Et François qui l’aimait, ajouta :
– Mon vieux, je m’y connais : c’est des idées de prisonnier. Maintenant tu es libre. Un bon gin, par là-dessus…
Tout de même, il finit par comprendre qu’il était bête avec son camphre. Il ne se contenta pas d’un gin. Il en prit deux. Il en prit trois. Pour aller plus vite, il vida celui de sa môme.
Elle fut si contente qu’elle ne se retint pas de dire :
– Tu sais, P’tit homme, moi je t’ferai oublier ton camphre !
Elle eut certainement tort. À peine eut-elle lâché ce mot, que Joseph, lançant le poing, recommença :
– Ah ! les salauds ! Ils m’ont fait bouffer du camphre !
À la rue, quand ils sortirent, tout alla de nouveau bien. Il avait pris le bras à Zonzon. Comme s’il la voyait pour la première fois, il demanda :
– Eh ! dites donc ! Comment qu’ça va, ma môme ?
Il fit ensuite :
– C’est t’y qu’ t’as de la galette pour une autre tournée ?
Bien sûr qu’elle en avait de la galette ! Ils entrèrent dans une seconde taverne. Il était gai. Sa casquette avait retrouvé sa place en arrière. Il commanda le gin. Quand on apporta les verres, il plaisanta :
– J’espère qu’on ne m’a pas mis de camphre, dans cette soupe ?
Et cette fois, sans l’irriter, sa môme put répondre :
– Et puis ! on l’emmerdera ton camphre…
Il comprit ce qu’elle voulait dire et répondit :
– Et vite, encore !
On sortit tous ensemble pour les mener chez eux.
Au coin de la rue, il eut été préférable de ne pas rencontrer cet agent. Joseph l’aperçut. Il marchait en avant. Se tournant vers les camarades, il cria :
– C’est pour un de ces salauds, qu’ils m’ont fait bouffer du camphre !
Heureusement la phrase était longue. L’agent ne comprit pas. De la main, il fit signe :
– Votre chemin est par là.
Après cet agent, ce fut une malchance d’en rencontrer un deuxième. Il avait l’air mauvais, celui-là ! Que se passe-t-il dans le cerveau de Joseph ! Il était toujours en tête et roucoulait avec sa môme. Il la lâcha, marcha droit sur l’autre, tomba sur lui, le coucha par terre et, par-dessus la tête, comme pour une noix, leva le talon. Cela ne fit presque pas de bruit. L’agent saignait. Un deuxième coup le fit saigner davantage ; au troisième, on vit sortir de la tête quelque chose de rouge et de blanc comme un œil.

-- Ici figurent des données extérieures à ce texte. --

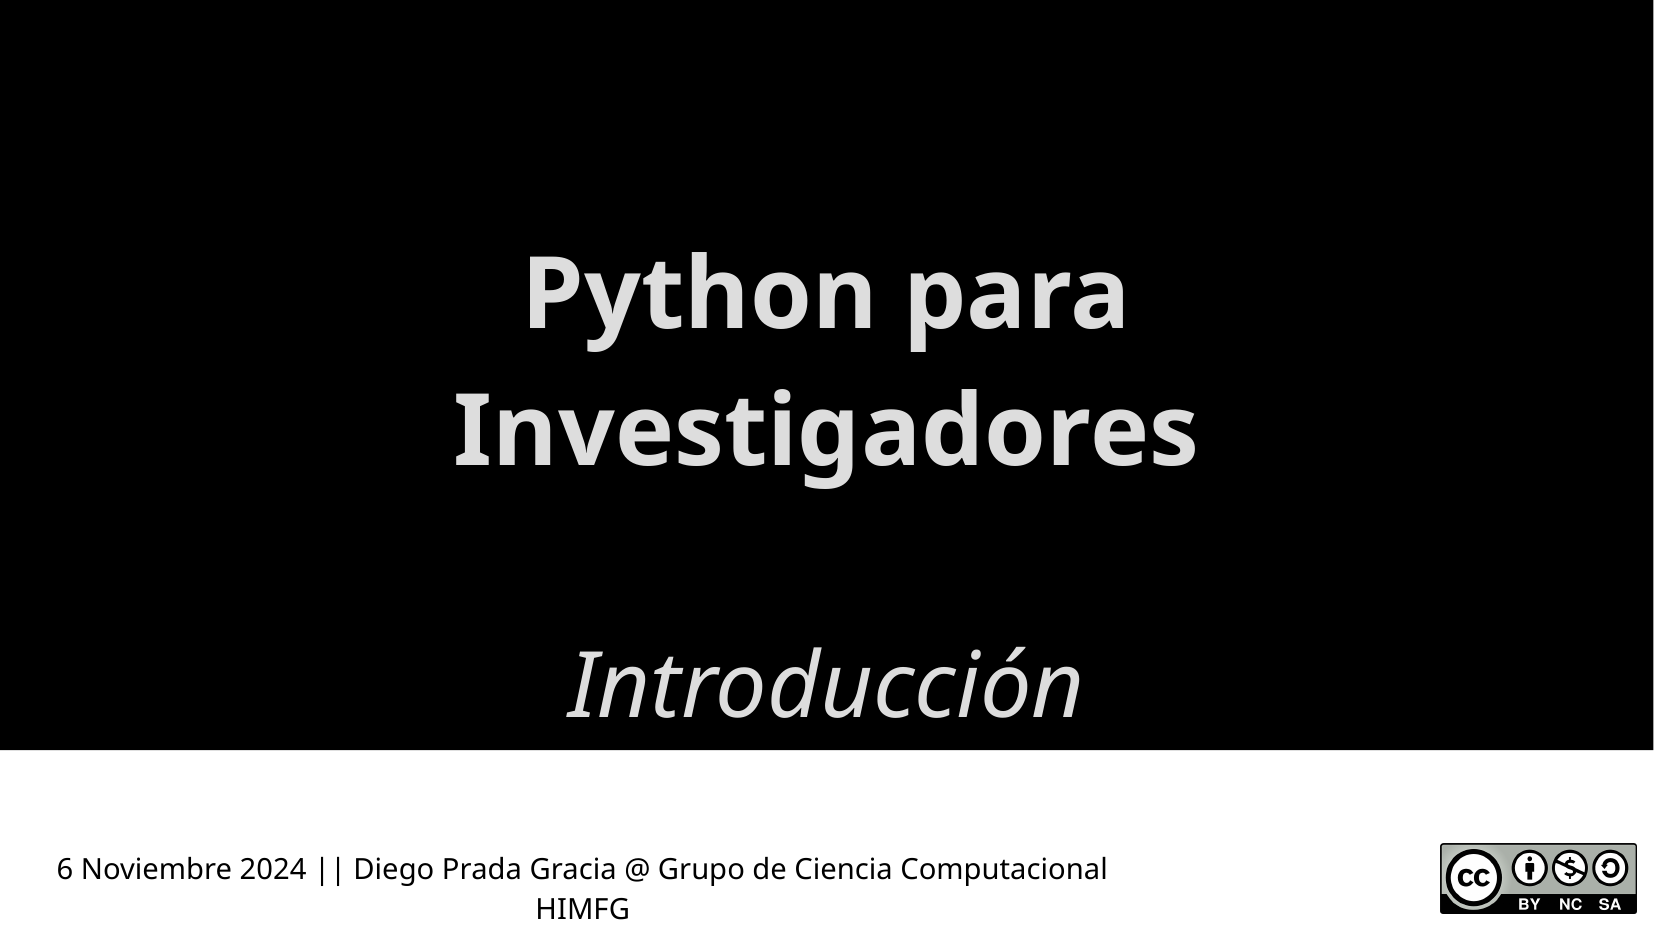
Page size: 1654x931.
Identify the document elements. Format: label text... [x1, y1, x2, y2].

text_box [0, 0, 1654, 751]
picture [1440, 843, 1637, 914]
text_box Python para Investigadores Introducción [241, 214, 1413, 613]
text_box 6 Noviembre 2024 || Diego Prada Gracia @ Grupo de Ciencia Computacional HIMFG [28, 841, 1138, 897]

Enragé de Joseph ! Zonzon le tirait par la veste, les autres le tiraient par le bras, il se mit à genoux pour cogner plus à l’aise. Voyant tout le sang, Zonzon, à son tour, commença de cogner. Ce n’était pas une chose à faire, surtout dans cette rue où il passait du monde. François cria :
– Acré, Joseph, file, les agents ! !
Cette fois, Joseph comprit. Il ressauta sur ses pieds et partit au galop. Mais les autres eurent beau se jeter en travers, puis jouer du coude, puis jouer du poing, il avait du sang plein la culotte, on l’attrapa. Il fallut cinq agents. Au bout de la rue, on l’entendait qui gueulait encore :
– Salauds… bouffer du camphre !
Pauvre Zonzon ! Elle, qui avait compté sur Joseph, sans François l’Allumette, elle aurait dû rentrer seule. Elle avait les mains rouges. Elle était triste. Juste ce matin, le reste étant fini, elle avait changé de linge, en l’honneur de son homme. Elle le dit à François, et François comprit cela. Elle se mit à pleurer, et François comprit qu’elle pleurât. Il dit :
– Faut pas pleurer, Zonzon.
Il dit encore :
– Si je vois que tu pleures, je pleurerai, Zonzon !
… Et voilà pourquoi, malgré son désir, François l’Allumette ne devint pas son petit homme ce jour-là.